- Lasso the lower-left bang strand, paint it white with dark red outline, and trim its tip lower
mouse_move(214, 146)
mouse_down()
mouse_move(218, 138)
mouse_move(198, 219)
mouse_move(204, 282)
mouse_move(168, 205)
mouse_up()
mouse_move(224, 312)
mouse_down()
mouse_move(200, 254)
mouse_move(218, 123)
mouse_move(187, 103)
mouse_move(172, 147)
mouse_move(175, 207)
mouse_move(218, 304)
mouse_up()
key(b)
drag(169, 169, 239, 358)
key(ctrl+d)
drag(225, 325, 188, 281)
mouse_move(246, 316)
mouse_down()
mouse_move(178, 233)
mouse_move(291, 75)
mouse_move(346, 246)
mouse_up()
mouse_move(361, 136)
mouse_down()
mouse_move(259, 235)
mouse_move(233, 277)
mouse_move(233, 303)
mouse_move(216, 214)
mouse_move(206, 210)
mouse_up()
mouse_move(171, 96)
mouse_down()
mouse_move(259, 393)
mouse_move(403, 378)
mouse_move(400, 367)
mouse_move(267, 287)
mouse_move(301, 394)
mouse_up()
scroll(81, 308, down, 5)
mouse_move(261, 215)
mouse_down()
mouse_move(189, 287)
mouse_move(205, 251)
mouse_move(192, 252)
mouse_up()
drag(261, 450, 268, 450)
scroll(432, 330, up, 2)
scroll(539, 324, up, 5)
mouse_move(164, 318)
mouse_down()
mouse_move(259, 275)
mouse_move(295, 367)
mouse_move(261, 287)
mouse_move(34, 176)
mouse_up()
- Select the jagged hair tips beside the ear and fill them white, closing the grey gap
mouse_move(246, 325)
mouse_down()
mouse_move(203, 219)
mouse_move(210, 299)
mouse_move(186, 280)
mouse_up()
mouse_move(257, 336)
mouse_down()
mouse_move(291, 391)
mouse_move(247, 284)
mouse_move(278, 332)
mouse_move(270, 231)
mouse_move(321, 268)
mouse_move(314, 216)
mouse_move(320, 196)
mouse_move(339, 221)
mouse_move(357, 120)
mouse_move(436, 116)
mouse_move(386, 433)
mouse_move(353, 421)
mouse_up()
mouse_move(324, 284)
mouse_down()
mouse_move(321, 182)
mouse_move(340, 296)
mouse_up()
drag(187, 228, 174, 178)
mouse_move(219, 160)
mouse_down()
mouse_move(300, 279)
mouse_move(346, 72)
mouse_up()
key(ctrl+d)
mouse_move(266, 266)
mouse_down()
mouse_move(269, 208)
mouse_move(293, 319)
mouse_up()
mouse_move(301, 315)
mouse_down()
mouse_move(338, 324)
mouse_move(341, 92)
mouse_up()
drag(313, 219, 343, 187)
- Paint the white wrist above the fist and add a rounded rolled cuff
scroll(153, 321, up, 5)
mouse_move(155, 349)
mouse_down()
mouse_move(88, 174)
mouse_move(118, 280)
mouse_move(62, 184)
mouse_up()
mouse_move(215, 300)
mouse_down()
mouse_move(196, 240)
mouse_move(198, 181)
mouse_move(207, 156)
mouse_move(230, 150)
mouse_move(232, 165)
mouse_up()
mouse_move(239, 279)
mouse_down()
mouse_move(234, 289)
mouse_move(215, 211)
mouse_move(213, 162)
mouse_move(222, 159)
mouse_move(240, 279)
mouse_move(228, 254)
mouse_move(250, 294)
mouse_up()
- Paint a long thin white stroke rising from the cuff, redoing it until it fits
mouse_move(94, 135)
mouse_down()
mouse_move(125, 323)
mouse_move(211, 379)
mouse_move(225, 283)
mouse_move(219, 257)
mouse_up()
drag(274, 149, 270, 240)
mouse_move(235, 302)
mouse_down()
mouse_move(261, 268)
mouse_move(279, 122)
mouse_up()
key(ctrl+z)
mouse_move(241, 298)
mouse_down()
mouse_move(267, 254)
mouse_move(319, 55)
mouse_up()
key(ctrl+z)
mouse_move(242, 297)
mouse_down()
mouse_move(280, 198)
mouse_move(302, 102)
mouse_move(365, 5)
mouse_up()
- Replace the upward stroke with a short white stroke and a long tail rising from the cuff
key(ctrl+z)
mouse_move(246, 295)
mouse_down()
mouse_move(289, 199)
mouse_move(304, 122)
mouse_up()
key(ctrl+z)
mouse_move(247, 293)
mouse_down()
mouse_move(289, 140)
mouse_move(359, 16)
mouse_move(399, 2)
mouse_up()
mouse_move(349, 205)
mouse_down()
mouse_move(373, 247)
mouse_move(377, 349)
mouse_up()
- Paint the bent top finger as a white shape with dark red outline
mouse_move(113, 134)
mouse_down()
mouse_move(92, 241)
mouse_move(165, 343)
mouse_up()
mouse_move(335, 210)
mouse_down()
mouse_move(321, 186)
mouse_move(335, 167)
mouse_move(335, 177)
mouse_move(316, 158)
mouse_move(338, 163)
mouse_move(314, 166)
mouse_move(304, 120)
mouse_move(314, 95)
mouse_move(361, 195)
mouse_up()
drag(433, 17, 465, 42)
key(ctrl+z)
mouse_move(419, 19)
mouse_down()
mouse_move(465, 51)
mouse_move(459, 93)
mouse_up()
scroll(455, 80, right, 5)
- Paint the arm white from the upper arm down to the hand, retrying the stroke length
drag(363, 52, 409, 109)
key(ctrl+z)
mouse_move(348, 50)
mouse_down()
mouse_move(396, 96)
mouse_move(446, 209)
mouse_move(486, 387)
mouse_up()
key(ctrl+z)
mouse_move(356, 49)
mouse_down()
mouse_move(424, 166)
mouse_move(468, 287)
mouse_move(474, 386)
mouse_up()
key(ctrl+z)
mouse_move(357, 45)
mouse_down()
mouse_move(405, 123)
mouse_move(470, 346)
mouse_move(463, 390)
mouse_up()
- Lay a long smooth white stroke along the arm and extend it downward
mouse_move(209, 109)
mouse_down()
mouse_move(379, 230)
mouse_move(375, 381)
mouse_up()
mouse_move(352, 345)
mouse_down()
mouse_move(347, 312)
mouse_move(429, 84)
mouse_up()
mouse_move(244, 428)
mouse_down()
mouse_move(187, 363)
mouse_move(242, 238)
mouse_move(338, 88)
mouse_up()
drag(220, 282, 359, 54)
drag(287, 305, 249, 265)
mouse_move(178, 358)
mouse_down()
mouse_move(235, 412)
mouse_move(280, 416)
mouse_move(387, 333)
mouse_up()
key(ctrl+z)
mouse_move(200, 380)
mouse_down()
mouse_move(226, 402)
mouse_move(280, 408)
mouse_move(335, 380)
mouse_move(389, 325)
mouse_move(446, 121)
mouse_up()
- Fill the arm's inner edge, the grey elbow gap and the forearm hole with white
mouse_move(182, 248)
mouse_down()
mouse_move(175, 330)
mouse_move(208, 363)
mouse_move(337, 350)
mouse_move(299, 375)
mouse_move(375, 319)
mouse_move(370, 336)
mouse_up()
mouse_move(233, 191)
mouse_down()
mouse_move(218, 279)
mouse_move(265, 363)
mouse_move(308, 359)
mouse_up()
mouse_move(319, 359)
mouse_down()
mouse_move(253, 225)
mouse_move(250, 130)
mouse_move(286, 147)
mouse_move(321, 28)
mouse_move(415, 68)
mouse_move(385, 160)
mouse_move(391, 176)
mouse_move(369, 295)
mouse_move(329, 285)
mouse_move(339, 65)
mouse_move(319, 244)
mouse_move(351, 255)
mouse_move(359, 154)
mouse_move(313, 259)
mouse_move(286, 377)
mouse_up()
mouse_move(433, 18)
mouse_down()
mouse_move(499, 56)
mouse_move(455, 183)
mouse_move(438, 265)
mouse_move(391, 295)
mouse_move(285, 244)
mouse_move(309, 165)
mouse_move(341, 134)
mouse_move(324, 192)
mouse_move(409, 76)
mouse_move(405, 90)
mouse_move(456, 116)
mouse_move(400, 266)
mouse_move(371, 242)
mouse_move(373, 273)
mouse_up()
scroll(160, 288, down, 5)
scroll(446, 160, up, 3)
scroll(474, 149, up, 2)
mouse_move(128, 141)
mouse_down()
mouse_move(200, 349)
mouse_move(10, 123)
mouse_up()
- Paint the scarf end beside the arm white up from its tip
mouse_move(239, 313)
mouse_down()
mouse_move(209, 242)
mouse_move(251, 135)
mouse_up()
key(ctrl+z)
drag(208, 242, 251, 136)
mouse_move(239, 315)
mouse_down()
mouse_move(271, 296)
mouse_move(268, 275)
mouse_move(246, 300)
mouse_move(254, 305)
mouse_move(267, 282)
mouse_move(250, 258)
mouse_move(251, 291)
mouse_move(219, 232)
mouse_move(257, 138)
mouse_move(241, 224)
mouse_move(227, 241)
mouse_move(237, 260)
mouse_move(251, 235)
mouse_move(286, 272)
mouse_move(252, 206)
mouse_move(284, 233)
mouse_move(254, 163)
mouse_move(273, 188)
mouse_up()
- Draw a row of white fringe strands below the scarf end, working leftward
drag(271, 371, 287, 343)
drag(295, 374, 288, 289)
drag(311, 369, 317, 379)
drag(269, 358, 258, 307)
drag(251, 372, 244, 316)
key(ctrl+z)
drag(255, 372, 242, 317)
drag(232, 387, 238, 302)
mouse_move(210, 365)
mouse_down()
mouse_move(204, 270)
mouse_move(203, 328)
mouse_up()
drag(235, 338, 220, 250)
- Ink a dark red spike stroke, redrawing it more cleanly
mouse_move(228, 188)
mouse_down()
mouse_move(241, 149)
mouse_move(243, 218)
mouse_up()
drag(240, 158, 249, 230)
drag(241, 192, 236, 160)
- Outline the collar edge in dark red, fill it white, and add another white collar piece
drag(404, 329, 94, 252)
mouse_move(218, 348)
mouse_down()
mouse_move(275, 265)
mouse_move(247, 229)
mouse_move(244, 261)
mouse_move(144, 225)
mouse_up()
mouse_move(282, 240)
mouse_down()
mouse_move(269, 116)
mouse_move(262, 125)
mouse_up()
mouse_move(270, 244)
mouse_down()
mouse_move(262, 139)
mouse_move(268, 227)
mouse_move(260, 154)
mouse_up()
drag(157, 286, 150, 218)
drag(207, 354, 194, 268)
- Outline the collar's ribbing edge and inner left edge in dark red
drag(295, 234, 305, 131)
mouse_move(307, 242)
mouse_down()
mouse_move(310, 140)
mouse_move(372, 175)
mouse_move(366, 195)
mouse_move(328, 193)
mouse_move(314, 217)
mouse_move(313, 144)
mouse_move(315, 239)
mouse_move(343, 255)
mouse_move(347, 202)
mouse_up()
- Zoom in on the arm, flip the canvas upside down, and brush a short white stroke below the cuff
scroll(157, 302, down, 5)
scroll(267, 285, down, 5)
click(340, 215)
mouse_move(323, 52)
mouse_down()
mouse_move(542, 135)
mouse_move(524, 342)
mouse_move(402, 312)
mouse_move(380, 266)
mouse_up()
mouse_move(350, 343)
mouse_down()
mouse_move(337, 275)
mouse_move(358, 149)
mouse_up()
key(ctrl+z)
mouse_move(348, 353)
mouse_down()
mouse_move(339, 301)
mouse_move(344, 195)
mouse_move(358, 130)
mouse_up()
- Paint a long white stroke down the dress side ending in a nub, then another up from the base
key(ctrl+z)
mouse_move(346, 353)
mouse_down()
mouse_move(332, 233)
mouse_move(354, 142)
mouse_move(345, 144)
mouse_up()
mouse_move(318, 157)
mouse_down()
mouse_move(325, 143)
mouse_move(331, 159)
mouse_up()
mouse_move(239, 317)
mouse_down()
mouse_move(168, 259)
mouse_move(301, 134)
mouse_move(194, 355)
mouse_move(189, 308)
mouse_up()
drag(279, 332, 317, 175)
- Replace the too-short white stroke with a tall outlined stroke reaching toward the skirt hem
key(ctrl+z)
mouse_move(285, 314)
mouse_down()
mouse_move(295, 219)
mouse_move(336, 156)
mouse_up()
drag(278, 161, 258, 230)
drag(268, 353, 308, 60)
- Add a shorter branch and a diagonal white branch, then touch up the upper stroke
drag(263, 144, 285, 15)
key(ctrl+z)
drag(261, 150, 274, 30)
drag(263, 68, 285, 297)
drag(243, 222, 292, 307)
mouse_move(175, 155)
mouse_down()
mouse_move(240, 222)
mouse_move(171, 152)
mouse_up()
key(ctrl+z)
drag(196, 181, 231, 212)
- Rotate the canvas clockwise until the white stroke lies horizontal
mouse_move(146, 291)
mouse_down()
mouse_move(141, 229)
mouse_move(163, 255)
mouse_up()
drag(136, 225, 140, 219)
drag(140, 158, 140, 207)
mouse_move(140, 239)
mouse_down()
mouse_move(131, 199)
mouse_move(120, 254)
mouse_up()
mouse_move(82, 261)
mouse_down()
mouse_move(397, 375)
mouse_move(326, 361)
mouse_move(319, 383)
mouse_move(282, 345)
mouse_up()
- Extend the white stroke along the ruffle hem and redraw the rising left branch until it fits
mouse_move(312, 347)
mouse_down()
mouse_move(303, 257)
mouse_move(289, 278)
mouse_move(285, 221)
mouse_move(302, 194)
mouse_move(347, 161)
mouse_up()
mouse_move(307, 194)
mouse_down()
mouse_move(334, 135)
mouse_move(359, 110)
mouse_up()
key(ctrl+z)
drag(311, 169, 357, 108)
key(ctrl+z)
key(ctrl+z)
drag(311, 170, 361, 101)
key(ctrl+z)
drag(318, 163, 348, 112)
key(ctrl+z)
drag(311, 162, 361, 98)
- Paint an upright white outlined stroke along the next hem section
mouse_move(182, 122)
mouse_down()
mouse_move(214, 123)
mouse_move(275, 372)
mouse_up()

**Instructions for the task**
In the listing above, locate the line containing "mouse_move(335, 167)" and the line containing "mouse_move(468, 287)", then transcribe both and every line between them verbatim.

**Answer box**
mouse_move(335, 167)
mouse_move(335, 177)
mouse_move(316, 158)
mouse_move(338, 163)
mouse_move(314, 166)
mouse_move(304, 120)
mouse_move(314, 95)
mouse_move(361, 195)
mouse_up()
drag(433, 17, 465, 42)
key(ctrl+z)
mouse_move(419, 19)
mouse_down()
mouse_move(465, 51)
mouse_move(459, 93)
mouse_up()
scroll(455, 80, right, 5)
- Paint the arm white from the upper arm down to the hand, retrying the stroke length
drag(363, 52, 409, 109)
key(ctrl+z)
mouse_move(348, 50)
mouse_down()
mouse_move(396, 96)
mouse_move(446, 209)
mouse_move(486, 387)
mouse_up()
key(ctrl+z)
mouse_move(356, 49)
mouse_down()
mouse_move(424, 166)
mouse_move(468, 287)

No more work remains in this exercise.